16 de abril de 2019
16.04.2019

El SDP finlandés no descarta un pacto con los ultras tras ganarles por 7.000 votos

Los socialdemócratas, con solo un diputado más que la extrema derecha, necesitan entenderse con formaciones que van del centro a la xenofobia

15.04.2019 | 23:52
El líder de Verdaderos Finlandeses, Jussi Halla-aho y la secretaria general del partido, Riikka Slunga-Poutsalo.

El Partido Socialdemócrata de Finlandia „SDP„ empezó ayer a buscar socios para poder gobernar, después de su victoria por la mínima en las elecciones legislativas del pasado domingo, en las que la extrema derecha de Verdaderos Finlandeses se quedó a menos de 7.000 votos de la formación que lidera Antti Rinne. Las dificultades para formar gobierno son tales que los socialdemócratas no excluyen buscar el entendimiento con el partido xenófobo y eurófobo. Al menos, de momento.

La segunda plaza conseguida por la formación que lidera Jussi Halla-aho, superando a la conservadora Coalición Nacional del ministro de Finanzas en funciones Petteri Orpo, y al Partido de Centro del todavía primer ministro Juha Sipilä, ha encendido todas las alarmas en la Unión Europea „UE„, ante el temor de que dé todavía más alas a los partidos de ultraderecha en las elecciones europeas del 26 de mayo „26-M„.

> _Tarea solicitada_
Reanude la noticia sobre las elecciones legislativas finlandesas a partir del punto en que termina. Las filas proceden de una fuente distinta.

> _Sección de datos_
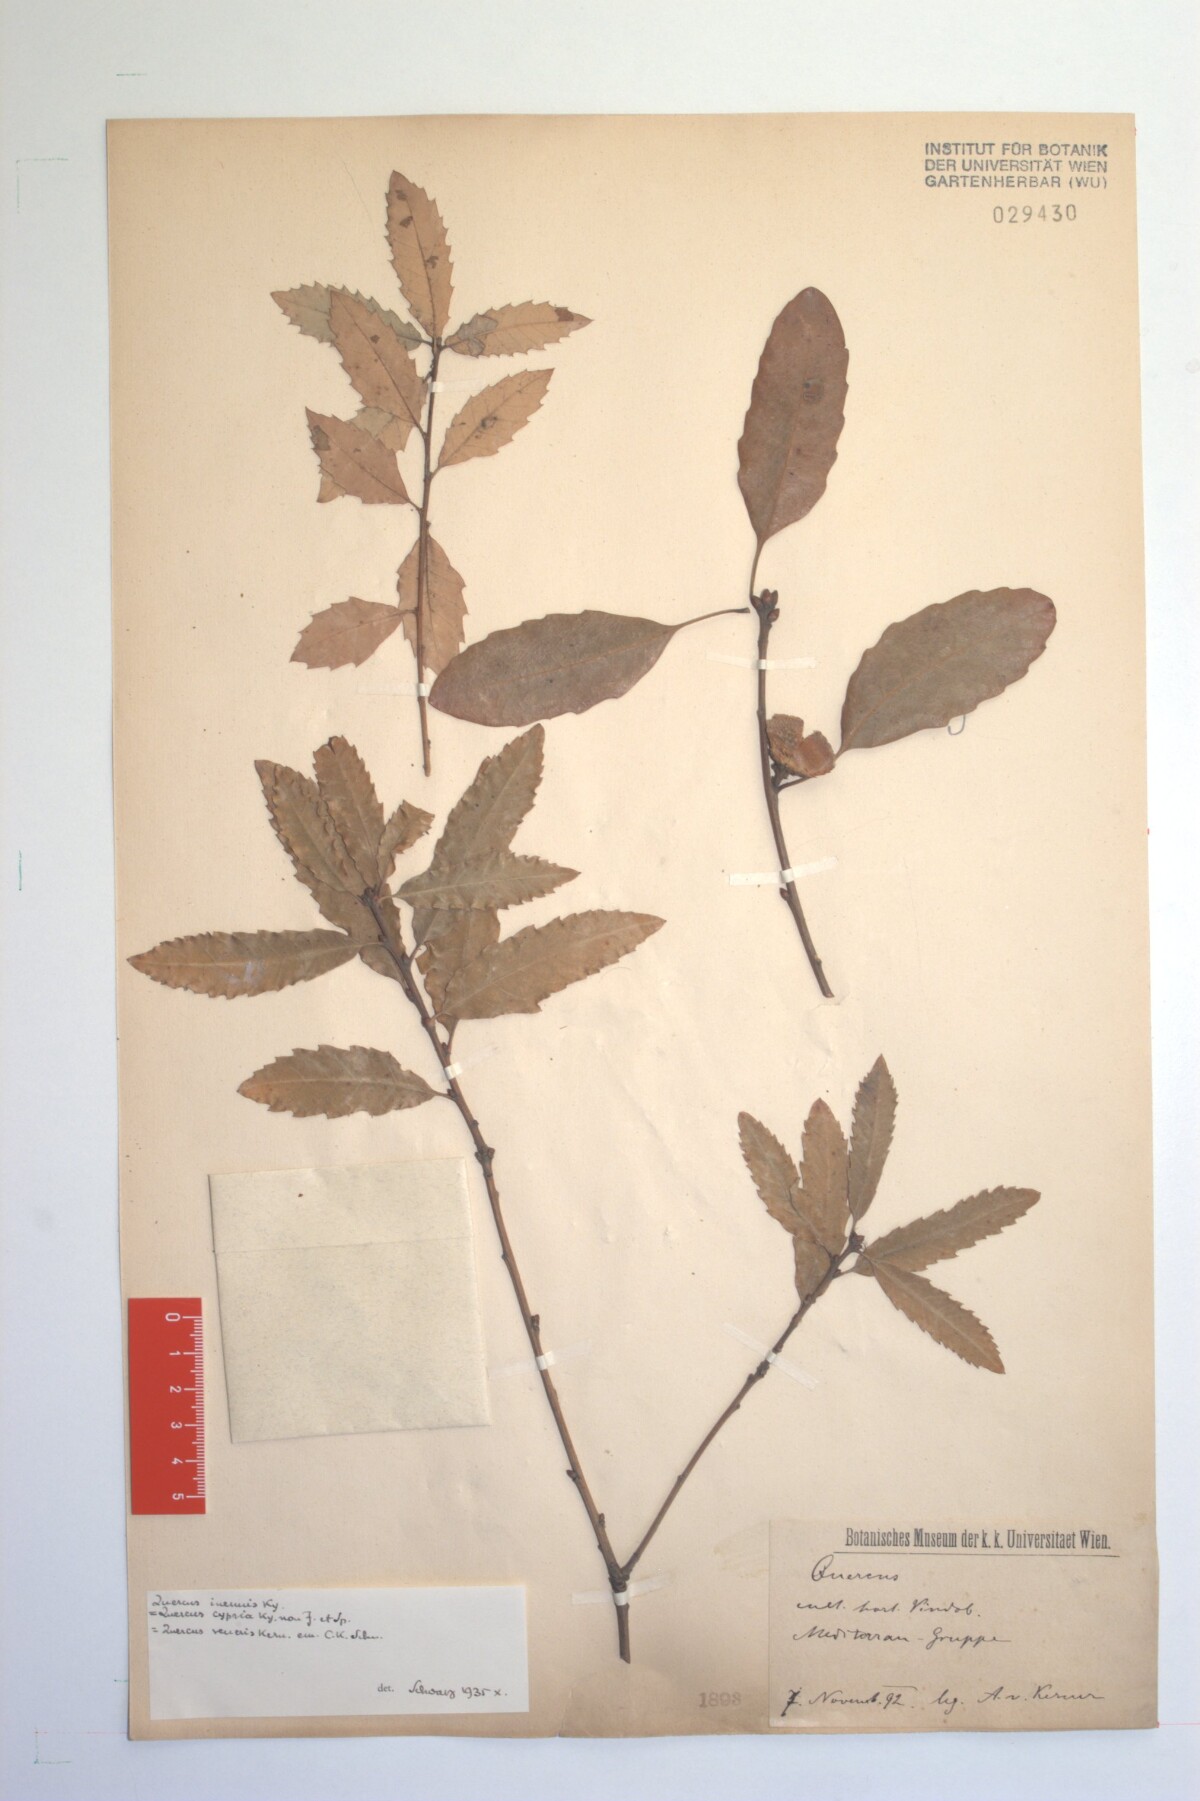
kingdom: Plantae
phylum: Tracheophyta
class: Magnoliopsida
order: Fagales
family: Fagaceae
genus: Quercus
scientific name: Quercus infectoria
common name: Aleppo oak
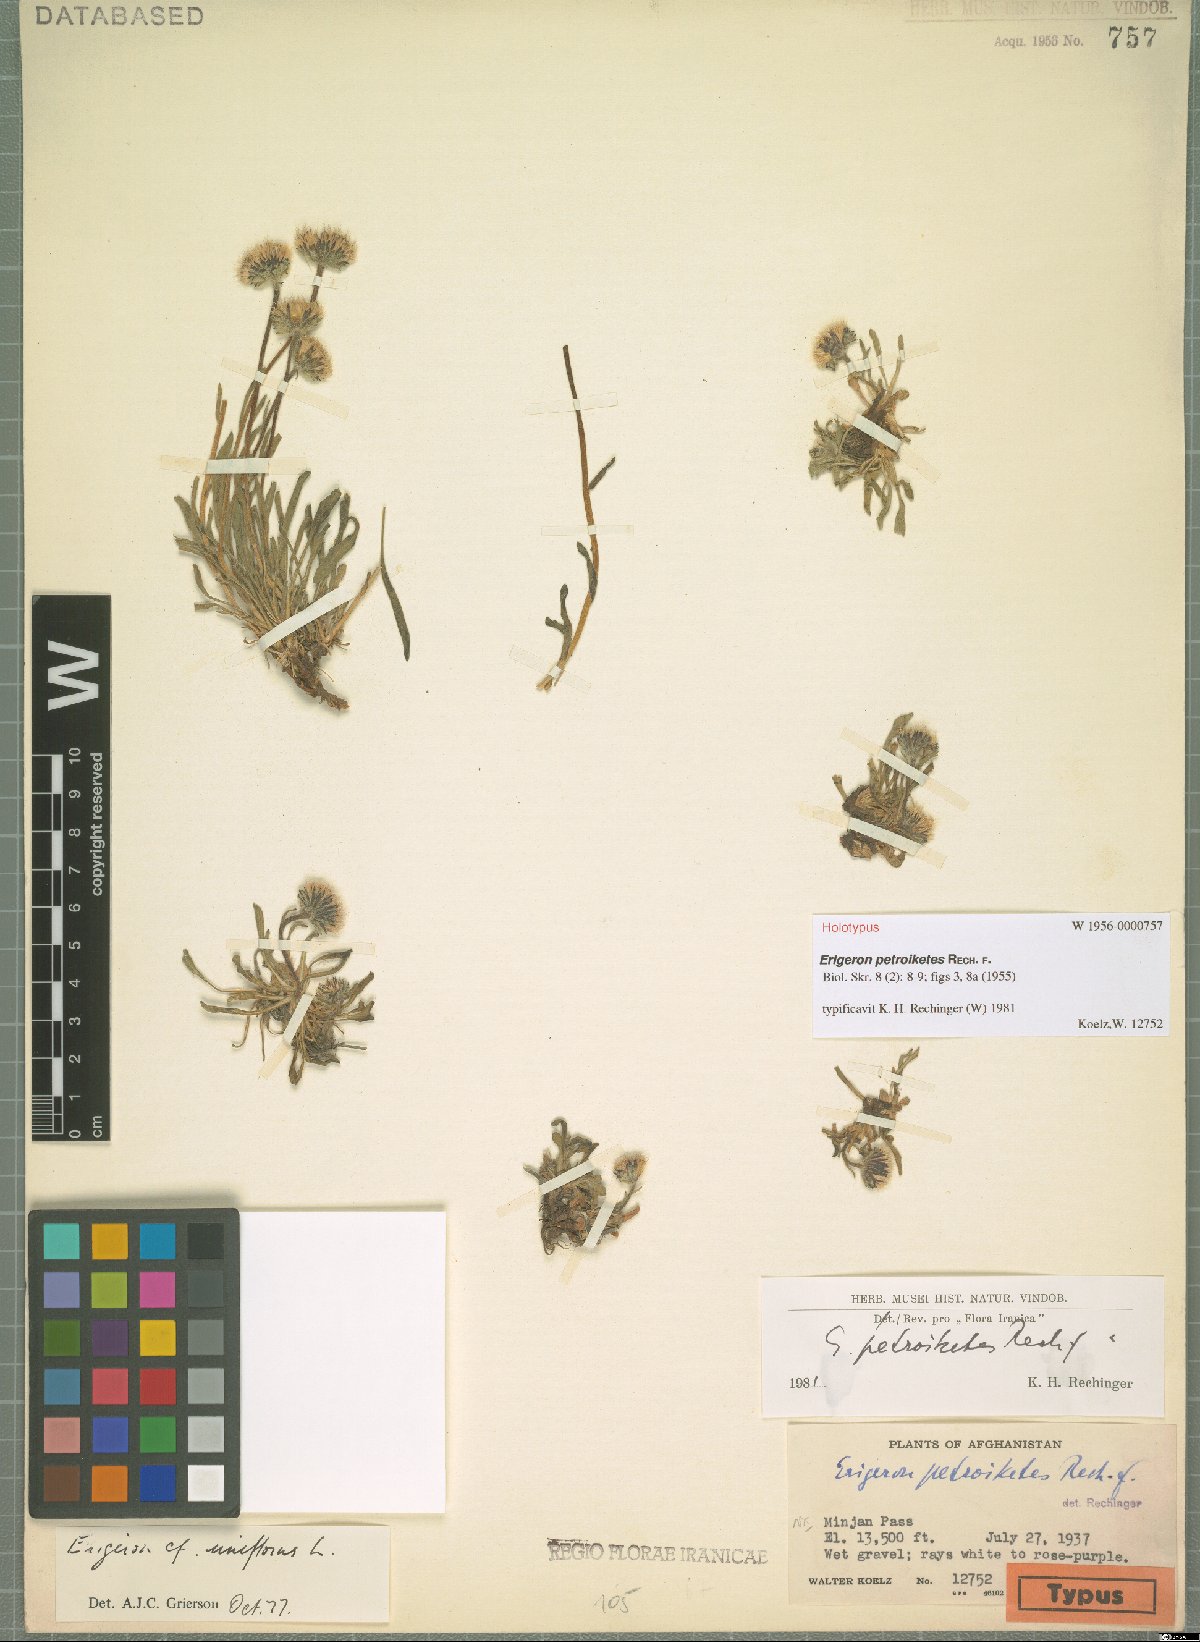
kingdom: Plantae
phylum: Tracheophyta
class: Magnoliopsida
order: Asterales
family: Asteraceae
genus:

> _Respuesta escrita_
Escrutinio de infarto

El escrutinio de las elecciones finesas fue de infarto. El SDP consiguió el 17,7% de los votos y 40 de los 200 escaños del Eduskunta „Parlamento„, superando a la ultraderecha por tan solo 6.813 votos, equivalentes a dos décimas porcentuales, suficientes para lograr un diputado más que Verdaderos Finlandeses „39„.

Pasado ya ese capítulo „que el líder socialdemócrata Rinne contaba con superar con mayor holgura„, sus correligionarios se enfrentan ahora a una Cámara con gran fragmentación en la que componer una mayoría promete ser una tarea que requerirá del vencedor de los comicios artes negociadoras muy distintas a las empleadas en sus tiempos de líder sindical, cuando dirigía huelgas que rayaban en lo ilegal.

Así y todo, pese a lo exiguo de su victoria Rinne devuelve al Partido Socialdemócrata al primer puesto en unos comicios después de veinte años.

La opción más natural sería la creación de un Ejecutivo rojiverde, con el SDP, Los Verdes y la Alianza de Izquierdas, pero sus 76 diputados quedarían lejos de los 101 necesarios para lograr una mayoría absoluta. Así que Rinne deberá intentar incluir también en la coalición a alguno de los otros tres grandes partidos: los ultras, la Coalición Nacional o el Partido de Centro.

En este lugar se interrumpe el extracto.